International Journal of Mathematics and Mathematical Sciences
Volume 2009 (2009), Article ID 630857, 28 pages
Asymptotic Behavior of Tail Density for Sum of Correlated Lognormal Variables
1Department of Mathematics and Statistics, York University, 4700 Keele Street, Toronto, ON, M3J 1P3, Canada
2LMAM, Université de Metz, UFR 7122 Bâtiment A, Île de Saulcy, 57045 Metz Cedex 1, France
Received 8 August 2008; Revised 3 February 2009; Accepted 5 March 2009
Academic Editor: Michael Evans
Copyright © 2009 Xin Gao et al. This is an open access article distributed under the Creative Commons Attribution License, which permits unrestricted use, distribution, and reproduction in any medium, provided the original work is properly cited.
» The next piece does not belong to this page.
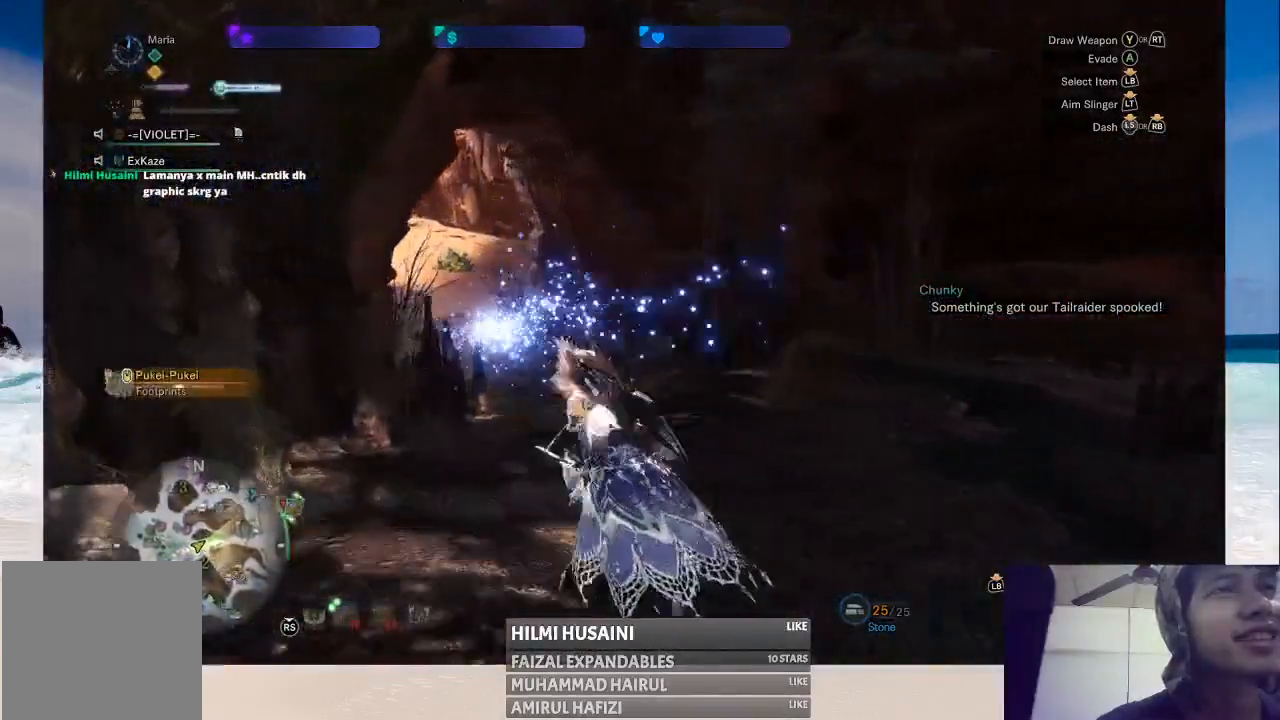
{"buttons": [], "left_stick": "up", "right_stick": "center", "events": [[150, "left_stick", "up"], [167, "right_stick", "left"], [350, "right_stick", "center"]]}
We consider the asymptotic behavior of a probability density function for the sum of any two lognormally distributed random variables that are nontrivially correlated. We show that both the left and right tails can be approximated by some simple functions. Furthermore, the same techniques are applied to determine the tail probability density function for a ratio statistic, and for a sum with more than two lognormally distributed random variables under some stricter conditions. The results yield new insights into the problem of characterization for a sum of lognormally distributed random variables and demonstrate that there is a need to revisit many existing approximation methods.